There are many unanswered questions about identities, but the biggest question in my mind pertains to my direct ancestors.
It’s clear my third great grandfather, David Sturmwald, married Rosa Newman. Another Rosa Newman married David’s cousin, Henry Sturmwald. This Henry’s father, Benjamin Sturmwald, also married a Newman (or Neumann), Celia (or Cecilia or Zillie). Eliza Sturmwald’s marriage certificate lists her mother’s name as Janetta Shyck (though I might not be reading the handwriting correctly). Meanwhile, Eliza Sturmwald Lustig’s death certificate gives her mother’s name as Charlotte Newman. There is a death record held by New York City for Charlotte Newman, but she died in 1857, about the same time Eliza was born. Perhaps Charlotte gave birth to Eliza, passed away, and David later married Rosa Newman. Without marriage records for David, all I can do is guess.

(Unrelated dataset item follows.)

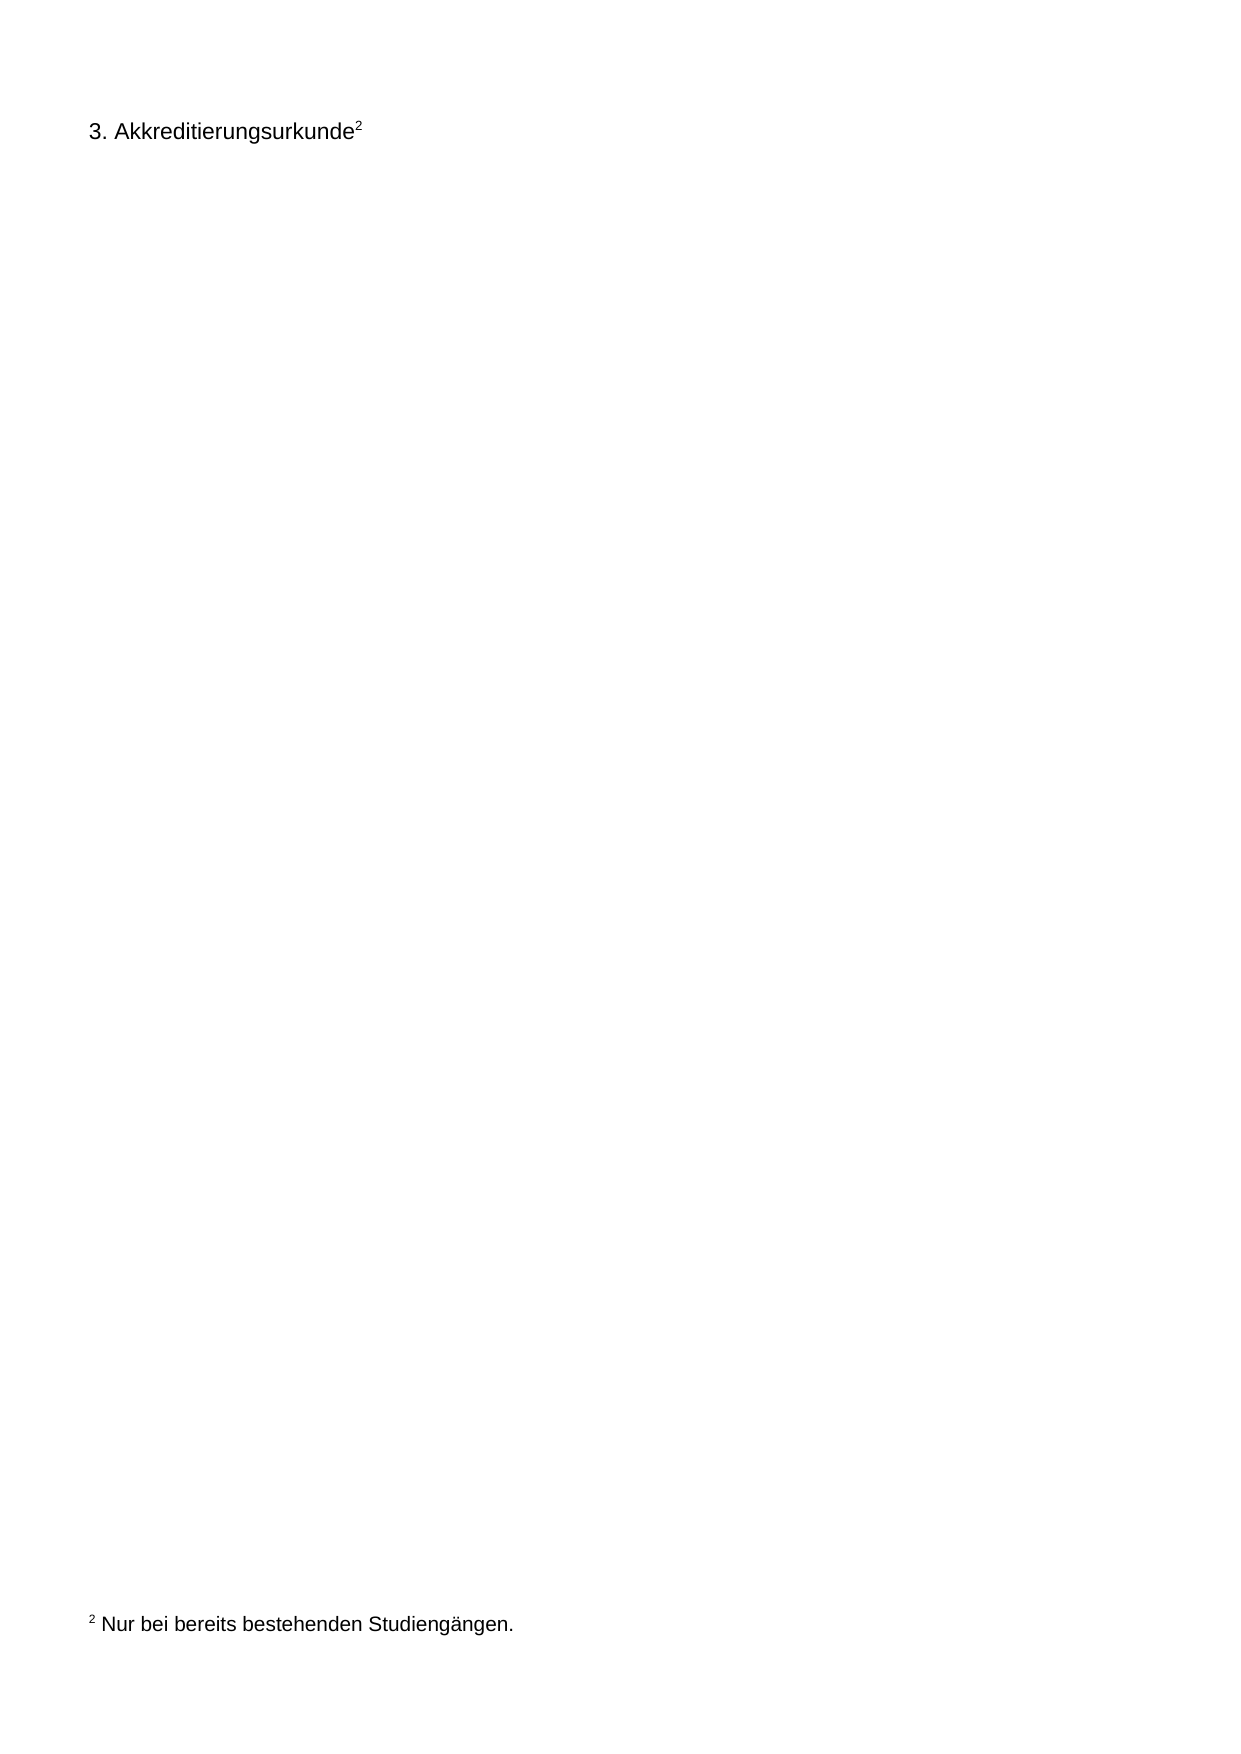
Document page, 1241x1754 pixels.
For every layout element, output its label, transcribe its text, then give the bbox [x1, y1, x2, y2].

text 3. Akkreditierungsurkunde [89, 118, 1152, 144]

I plan to order Charlotte’s death certificate — perhaps that will offer a new clue, though I’m not counting on it.
Below this article is the full Israel Loew Sturmwald tree. The Raphael Sturmwald branch will remain separate until I can find some kind of evidence supporting how Raphael is related to Israel. I don’t think that all public records have been exhausted; there might be more in Bayern that could help, though they’re not available online. Uncovering personal documents like letters to and from family or New York corporation documents might lend some more clues.